第一章:閉ざされた夜の扉 —「記憶の欠片すら、ないはずなのに」
職場の歓送迎会は、どこか空気が浮ついていた。春の人事異動で新しく加わった三人の大学生アルバイト――直也くん、優真くん、拓人くん。全員が二十歳そこそこなのに、妙に落ち着いた佇まいで、私は正直なところ少し、目を引かれていた。
「〇〇さんって、見た目全然主婦に見えないですね」
そんな軽口を、冗談として流しながらも、どこか胸の奥に響いてしまう自分がいた。
夫とはもう半年以上、触れ合いらしいものもない。高校生の息子も口をきいてくれず、私は毎日、会社とスーパーと台所の間だけで呼吸していた。だからきっと、あの夜、少し飲みすぎたのだと思う。…少し、どころじゃなかったかもしれない。
記憶は、二次会の途中で途切れている。
その後のことは、まるで夢のように、断片だけが濡れたシーツの隙間から浮かび上がってくる。
気づいたとき、私はホテルのシーツに裸で横たわり、脚の間から滴るものをぼんやりと見ていた。
そして――彼らが、順番に、私の上にいたことだけが、鮮明に身体に刻まれていた。
第二章:交錯する躰たち —「私は彼らを、選んでいたのかもしれない」
「もう…ダメ…」
自分の声が、どこか別の女のもののように甘く濁っていた。
直也くんの、硬く熱を持ったものが私の奥に擦れながら出入りし、そのたびに腰が勝手に跳ねる。
細い指が私の胸元を掬い上げ、喉元まで溺れさせた。
「〇〇さん、ここ…弱いんですね」
優真くんがそう囁きながら、舌先で私の耳たぶをなぞる。
息が漏れ、息が詰まり、私は体中を彼らに開いていた。
拓人くんは、私の脚を持ち上げながら、後ろから激しく打ちつけるように突いてくる。
そのたびに、何かが内側で壊れていくような快感に震えながら、私は自分が今どこにいるのかも、誰なのかも分からなくなっていった。

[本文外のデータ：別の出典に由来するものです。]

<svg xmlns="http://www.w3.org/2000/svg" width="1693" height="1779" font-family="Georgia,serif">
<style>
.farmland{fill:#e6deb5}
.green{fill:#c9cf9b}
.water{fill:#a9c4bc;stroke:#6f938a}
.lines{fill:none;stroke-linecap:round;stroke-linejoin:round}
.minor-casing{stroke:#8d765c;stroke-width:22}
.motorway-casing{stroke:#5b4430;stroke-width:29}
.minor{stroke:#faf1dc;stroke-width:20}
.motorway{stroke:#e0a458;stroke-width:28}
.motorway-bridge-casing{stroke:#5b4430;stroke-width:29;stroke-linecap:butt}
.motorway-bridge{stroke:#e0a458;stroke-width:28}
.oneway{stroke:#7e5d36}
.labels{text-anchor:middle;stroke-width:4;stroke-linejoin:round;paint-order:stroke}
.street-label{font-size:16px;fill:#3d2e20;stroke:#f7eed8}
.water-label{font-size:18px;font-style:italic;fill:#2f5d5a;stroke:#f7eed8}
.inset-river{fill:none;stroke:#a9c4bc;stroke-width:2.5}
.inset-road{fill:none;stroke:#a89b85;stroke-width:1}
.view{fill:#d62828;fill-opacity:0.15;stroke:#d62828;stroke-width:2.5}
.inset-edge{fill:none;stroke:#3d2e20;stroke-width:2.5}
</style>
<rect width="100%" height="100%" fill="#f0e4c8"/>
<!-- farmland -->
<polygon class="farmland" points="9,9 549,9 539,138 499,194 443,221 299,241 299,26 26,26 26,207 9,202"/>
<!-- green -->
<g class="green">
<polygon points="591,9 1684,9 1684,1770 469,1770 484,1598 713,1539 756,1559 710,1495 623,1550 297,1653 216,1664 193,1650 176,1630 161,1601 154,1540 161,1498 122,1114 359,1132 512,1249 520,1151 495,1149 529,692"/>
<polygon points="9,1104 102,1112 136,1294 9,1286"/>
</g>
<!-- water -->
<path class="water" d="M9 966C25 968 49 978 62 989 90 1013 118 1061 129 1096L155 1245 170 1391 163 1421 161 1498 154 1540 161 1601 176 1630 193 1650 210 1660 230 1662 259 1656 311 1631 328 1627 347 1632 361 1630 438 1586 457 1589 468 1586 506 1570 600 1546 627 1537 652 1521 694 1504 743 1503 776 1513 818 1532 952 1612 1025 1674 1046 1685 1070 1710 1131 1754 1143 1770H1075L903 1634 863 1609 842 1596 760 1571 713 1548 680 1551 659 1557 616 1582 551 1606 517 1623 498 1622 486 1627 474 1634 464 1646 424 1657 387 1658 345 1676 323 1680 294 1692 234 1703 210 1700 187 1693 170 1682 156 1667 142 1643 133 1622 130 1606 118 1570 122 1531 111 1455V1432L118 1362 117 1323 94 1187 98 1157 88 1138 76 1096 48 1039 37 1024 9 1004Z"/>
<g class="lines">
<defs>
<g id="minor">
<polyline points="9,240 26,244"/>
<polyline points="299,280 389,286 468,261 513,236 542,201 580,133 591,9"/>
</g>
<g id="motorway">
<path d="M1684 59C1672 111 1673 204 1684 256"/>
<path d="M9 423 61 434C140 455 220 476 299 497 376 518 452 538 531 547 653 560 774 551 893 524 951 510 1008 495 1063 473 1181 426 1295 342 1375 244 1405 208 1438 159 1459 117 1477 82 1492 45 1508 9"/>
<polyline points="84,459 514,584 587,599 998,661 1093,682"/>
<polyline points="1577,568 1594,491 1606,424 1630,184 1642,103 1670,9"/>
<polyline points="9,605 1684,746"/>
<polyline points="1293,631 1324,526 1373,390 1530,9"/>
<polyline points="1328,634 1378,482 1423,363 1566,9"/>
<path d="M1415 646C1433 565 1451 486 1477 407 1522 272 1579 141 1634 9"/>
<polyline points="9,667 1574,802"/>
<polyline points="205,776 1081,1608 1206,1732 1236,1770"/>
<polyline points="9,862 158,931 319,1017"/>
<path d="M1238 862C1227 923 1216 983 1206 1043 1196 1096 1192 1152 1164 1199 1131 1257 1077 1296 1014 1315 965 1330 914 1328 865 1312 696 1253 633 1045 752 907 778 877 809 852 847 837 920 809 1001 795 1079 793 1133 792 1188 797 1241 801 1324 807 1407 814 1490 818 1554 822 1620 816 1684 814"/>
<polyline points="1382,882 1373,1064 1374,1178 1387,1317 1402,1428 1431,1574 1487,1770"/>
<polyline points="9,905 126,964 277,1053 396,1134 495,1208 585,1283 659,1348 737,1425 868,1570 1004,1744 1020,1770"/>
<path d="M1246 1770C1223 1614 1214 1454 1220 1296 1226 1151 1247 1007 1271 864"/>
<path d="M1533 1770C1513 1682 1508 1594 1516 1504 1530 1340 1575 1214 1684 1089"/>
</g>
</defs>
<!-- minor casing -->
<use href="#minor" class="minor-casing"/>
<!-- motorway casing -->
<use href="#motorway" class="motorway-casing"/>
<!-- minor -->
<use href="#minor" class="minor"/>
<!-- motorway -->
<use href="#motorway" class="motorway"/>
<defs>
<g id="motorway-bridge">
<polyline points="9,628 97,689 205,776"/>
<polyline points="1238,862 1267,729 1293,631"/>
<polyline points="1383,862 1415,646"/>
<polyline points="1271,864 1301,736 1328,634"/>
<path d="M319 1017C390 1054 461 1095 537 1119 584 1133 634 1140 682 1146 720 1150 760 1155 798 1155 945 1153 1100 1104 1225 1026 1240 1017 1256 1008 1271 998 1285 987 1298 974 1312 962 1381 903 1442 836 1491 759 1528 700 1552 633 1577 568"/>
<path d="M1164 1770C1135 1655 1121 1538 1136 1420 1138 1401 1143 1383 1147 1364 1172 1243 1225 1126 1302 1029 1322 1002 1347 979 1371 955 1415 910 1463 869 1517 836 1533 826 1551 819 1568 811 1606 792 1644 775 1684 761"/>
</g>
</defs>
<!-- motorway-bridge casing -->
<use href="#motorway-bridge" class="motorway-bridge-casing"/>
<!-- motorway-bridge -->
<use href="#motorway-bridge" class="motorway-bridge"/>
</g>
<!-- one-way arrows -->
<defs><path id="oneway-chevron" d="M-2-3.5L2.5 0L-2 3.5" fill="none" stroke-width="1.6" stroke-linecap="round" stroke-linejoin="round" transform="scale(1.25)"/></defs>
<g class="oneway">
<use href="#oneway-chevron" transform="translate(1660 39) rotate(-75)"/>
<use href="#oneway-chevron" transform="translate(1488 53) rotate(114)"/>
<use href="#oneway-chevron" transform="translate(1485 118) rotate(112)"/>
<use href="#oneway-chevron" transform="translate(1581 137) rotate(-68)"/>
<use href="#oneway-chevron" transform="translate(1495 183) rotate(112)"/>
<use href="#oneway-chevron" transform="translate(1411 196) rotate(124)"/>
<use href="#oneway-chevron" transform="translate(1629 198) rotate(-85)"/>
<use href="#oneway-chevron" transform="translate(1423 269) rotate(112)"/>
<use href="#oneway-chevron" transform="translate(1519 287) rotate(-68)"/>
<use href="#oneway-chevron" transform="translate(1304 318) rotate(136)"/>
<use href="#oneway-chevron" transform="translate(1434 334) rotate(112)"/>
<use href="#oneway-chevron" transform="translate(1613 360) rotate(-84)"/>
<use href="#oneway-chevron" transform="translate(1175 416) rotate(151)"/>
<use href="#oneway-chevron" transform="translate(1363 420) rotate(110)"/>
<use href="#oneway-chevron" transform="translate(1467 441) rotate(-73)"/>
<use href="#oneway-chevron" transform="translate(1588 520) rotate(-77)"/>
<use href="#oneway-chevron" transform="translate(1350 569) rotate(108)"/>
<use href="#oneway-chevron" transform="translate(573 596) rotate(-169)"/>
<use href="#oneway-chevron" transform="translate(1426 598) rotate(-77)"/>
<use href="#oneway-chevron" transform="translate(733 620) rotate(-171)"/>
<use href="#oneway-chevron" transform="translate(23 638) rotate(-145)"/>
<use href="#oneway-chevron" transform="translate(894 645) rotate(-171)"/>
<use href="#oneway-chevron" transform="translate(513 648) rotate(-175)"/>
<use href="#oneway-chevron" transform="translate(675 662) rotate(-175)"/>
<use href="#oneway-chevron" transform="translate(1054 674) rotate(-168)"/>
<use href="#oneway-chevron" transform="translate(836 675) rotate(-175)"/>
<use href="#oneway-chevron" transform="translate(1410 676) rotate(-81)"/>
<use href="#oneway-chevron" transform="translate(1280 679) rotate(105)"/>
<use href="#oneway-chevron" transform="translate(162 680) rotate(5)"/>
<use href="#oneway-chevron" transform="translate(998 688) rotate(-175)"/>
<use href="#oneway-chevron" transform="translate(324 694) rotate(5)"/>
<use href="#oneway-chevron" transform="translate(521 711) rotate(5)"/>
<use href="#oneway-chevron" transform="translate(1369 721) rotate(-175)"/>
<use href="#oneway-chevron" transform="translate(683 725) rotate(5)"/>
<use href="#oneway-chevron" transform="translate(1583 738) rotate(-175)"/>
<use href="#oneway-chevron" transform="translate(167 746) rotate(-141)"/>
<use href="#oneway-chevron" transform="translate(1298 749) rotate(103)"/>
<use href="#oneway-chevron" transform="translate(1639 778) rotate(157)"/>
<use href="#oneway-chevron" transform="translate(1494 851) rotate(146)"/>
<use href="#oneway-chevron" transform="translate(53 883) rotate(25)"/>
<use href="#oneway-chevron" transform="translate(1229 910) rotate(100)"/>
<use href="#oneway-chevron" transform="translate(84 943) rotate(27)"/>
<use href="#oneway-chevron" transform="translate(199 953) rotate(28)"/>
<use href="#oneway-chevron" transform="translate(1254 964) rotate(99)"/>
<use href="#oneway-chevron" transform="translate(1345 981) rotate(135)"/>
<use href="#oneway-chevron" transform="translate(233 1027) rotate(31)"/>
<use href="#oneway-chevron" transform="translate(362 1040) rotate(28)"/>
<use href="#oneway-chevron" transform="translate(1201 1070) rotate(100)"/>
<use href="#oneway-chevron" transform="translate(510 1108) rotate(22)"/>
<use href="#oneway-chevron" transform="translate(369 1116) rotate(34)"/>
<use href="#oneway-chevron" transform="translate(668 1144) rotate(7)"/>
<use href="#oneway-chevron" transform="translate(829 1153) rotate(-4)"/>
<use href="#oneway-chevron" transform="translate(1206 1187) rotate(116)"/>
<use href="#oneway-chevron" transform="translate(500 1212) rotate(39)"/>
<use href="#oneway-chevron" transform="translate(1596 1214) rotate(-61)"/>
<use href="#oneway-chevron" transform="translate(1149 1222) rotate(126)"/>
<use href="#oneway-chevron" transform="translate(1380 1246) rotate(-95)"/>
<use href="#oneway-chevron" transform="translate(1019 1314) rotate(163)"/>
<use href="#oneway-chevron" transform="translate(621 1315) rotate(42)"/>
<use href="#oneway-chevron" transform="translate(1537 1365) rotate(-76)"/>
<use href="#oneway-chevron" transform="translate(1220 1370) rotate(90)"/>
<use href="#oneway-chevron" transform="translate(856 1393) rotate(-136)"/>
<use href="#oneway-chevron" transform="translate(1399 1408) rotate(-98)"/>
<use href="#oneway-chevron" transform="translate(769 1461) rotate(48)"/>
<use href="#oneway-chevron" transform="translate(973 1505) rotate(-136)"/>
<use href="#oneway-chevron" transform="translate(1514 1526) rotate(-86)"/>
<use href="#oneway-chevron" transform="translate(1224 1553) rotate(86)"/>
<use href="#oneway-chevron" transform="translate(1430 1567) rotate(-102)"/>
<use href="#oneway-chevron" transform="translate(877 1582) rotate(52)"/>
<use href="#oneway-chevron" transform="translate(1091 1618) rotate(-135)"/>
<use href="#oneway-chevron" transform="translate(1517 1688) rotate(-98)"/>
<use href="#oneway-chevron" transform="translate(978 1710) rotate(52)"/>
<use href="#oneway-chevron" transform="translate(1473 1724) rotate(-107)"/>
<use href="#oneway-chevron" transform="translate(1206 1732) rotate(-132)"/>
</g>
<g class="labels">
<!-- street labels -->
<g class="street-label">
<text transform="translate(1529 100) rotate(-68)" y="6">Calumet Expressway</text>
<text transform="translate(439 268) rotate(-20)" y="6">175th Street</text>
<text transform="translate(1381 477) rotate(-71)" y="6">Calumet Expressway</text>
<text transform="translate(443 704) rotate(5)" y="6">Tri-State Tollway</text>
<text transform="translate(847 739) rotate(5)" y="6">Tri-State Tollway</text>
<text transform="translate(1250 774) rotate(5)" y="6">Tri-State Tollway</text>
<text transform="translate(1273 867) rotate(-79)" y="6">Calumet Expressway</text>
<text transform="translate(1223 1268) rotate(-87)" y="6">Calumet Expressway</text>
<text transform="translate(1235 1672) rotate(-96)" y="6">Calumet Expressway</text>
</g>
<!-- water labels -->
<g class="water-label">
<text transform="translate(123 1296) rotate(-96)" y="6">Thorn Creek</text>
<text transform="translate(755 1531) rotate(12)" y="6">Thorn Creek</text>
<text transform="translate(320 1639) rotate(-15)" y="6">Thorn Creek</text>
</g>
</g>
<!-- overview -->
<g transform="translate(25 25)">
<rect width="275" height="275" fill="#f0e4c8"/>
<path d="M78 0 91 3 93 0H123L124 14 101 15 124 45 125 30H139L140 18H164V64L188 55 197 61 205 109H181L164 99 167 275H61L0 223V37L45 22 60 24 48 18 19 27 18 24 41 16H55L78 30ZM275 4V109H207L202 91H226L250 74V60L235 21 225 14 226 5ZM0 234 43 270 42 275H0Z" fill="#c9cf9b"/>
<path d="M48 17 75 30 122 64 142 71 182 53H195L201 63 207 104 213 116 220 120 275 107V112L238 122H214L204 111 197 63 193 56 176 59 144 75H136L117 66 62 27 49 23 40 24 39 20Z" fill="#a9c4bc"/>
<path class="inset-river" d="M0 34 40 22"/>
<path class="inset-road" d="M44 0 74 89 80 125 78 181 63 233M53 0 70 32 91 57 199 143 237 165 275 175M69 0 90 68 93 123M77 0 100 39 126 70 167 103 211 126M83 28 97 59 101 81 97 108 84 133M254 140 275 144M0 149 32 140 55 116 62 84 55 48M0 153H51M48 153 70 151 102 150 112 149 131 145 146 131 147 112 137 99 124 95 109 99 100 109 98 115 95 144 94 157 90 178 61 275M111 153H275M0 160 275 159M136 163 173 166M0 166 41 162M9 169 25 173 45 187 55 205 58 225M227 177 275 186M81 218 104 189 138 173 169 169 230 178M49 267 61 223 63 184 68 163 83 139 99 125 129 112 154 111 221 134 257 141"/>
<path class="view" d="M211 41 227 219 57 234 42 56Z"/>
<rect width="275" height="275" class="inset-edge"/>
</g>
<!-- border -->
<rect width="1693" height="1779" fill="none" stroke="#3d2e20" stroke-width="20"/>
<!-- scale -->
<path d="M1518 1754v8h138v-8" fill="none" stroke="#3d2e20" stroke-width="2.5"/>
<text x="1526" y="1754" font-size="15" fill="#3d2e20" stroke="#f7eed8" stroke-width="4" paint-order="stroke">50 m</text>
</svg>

三人は、互いの体液が乾ききる間も与えず、交代するように私の中へと入ってきた。
私はただ、受け入れ、濡れ、震え、熱に応え続けていた。
不思議なのは、身体がまるですべてを覚えていたこと。
記憶がないのに、腰の動きも、舌の絡ませ方も、私の指が誰の髪を掴んでいたのかさえ、はっきりと“知って”いた。
「もっと、奥まで…」
知らない自分の声が、甘く、淫らに響いていた。
誰かのものを口に含みながら、別の誰かに貫かれているその状況に、私は恍惚として、ただただ、感じていた。
第三章:朝の光と、まだ濡れたままの私 —「許されないのは、誰?」
朝。
淡い陽がカーテン越しに差し込んで、私はようやく目を覚ました。
シーツの中は、まだ微かに温もりが残っていた。
裸のままベッドに仰向けに寝転がり、天井を見上げる。
「…全部、夢ならよかったのに」
そう思った瞬間、枕元に置かれた小さなメモに気づいた。
『昨日はありがとうございました。〇〇さんが望んだ通り、全部、秘密にします。——直也』
身体中が、ざわっと粟立った。
望んだ? 私が…?
記憶がないのに、身体が火照っている。
内腿には、まだ確かに誰かの名残が滴っていた。
この熱は、誰にも知られてはいけないもの。
でも、私の奥に住み着いてしまった悦びは、もう決して消せない。
帰宅後、鏡の前で服を脱ぐと、首筋に残った赤い痕が目に入った。
理性はそれを隠そうとするのに、どこかで私は、その痕を指でなぞって微笑んでいた。
あの夜の私は、誰よりも淫らで、誰よりも自由だった。
そして今もまだ、あの熱が、私の中に生きている。